Google Inc (NASDAQ:GOOG)‘s Chromebooks haven’t exactly taken the computing world by storm. According to Digitimes about 500,000 Chromebooks have been sold since they went on the market 21 months ago. In contrast, Apple Inc. (NASDAQ:AAPL) sold about 5.5 million Macs (mostly laptops) and Hewlett-Packard Company (NYSE:HPQ) sold about 8 million laptops in their most recent quarters. With Google Inc (NASDAQ:GOOG)’s Chromebook Pixel, Google’s Chrome OS may rise to challenge even mighty Microsoft Corporation (NASDAQ:MSFT) for a significant share of the Intel-based personal computer market.
Difficult value proposition
Even if the Chromebook wasn’t for everyone, the value proposition at least was easy to understand: for about $250 you could own a portable Internet appliance to check email, browse the web and use web apps. Now comes Chromebook Pixel, Google Inc (NASDAQ:GOOG)’s latest Chromebook and the first to run on an Intel Core processor. Reviews of the Pixel have generally been favorable, except in one respect: its price.
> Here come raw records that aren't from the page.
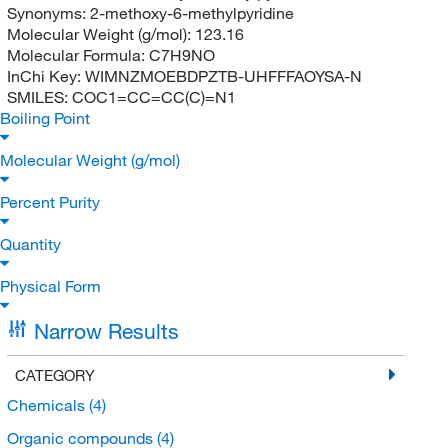
Synonyms:
2-methoxy-6-methylpyridine
Molecular Weight (g/mol):
123.16
Molecular Formula:
C7H9NO
InChi Key:
WIMNZMOEBDPZTB-UHFFFAOYSA-N
SMILES:
COC1=CC=CC(C)=N1
Boiling Point
Molecular Weight (g/mol)
Percent Purity
Quantity
Physical Form
Narrow Results
CATEGORY
Chemicals
(4)
Organic compounds
(4)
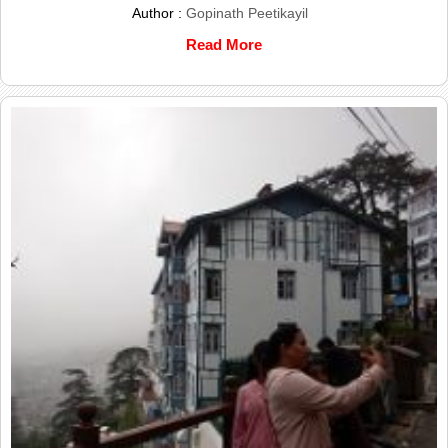
Author :
Gopinath Peetikayil
Read More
Reviewers keep returning to the same point over and over: why would you spend $1299-$1449 for a Chromebook when you could buy a MacBook Pro or touch-enabled Windows 8 Ultrabook for about the same price. These alternatives, they argue, can do everything that Pixel can do, as well as run native apps and games. Despite the premium fittings, to these reviewers the Chromebook Pixel is still just an Internet appliance.
The reviewers have a point, and I think for the near term most consumers will be put off by the price. Not that Google is making any money on the Pixel. I doubt that they are. Given the limited production runs and expensive components such as the ultra-high resolution (2560 x 1700 pixel) touchscreen, Google Inc (NASDAQ:GOOG) probably won’t be able to amortize the hardware engineering costs over the commercial life of the Pixel. So why did they do it? Because Google’s management is thinking ahead. Way ahead.
The future according to Google
In the bright shiny Google future, everyone’s device is always on, always connected. All apps have become web apps, but they don’t look like the clunky web apps of today. These future web apps launch in their own windows, just like the “native apps” on a Windows or Mac OS PC. And these apps won’t even need Internet connectivity, because they’ll run even if the device by some chance becomes disconnected. Most importantly, these web apps of the future won’t surrender much, if any, performance advantage to the traditional “native apps” of today. Is this just science fiction? No, most of this future is already here.
Google Inc (NASDAQ:GOOG)’s fundamental business problem in trying to field an OS to compete with Microsoft Windows and Apple Inc. (NASDAQ:AAPL) Mac OS is the problem of apps. Google had no ready community of app developers, unlike Windows and Mac OS. Here, Google borrowed from its Android playbook: rather than nurture a new community of developers from scratch, tap into an existing community instead. For Android it was Java developers, so that all Android apps start out as Java apps. For Chrome OS, the existing community of Web developers serves as the basis for Chrome app development. And if you believe that all apps will eventually be web apps, why go to the expense of deploying the tools for developing native apps?
The answer, of course, is that Google’s competitors still deploy native apps, and these will often execute faster and more efficiently, especially for games, which are a big part of the app business. If Chrome OS was to be truly competitive, then it would have to overcome the inherent limitations of today’s web apps.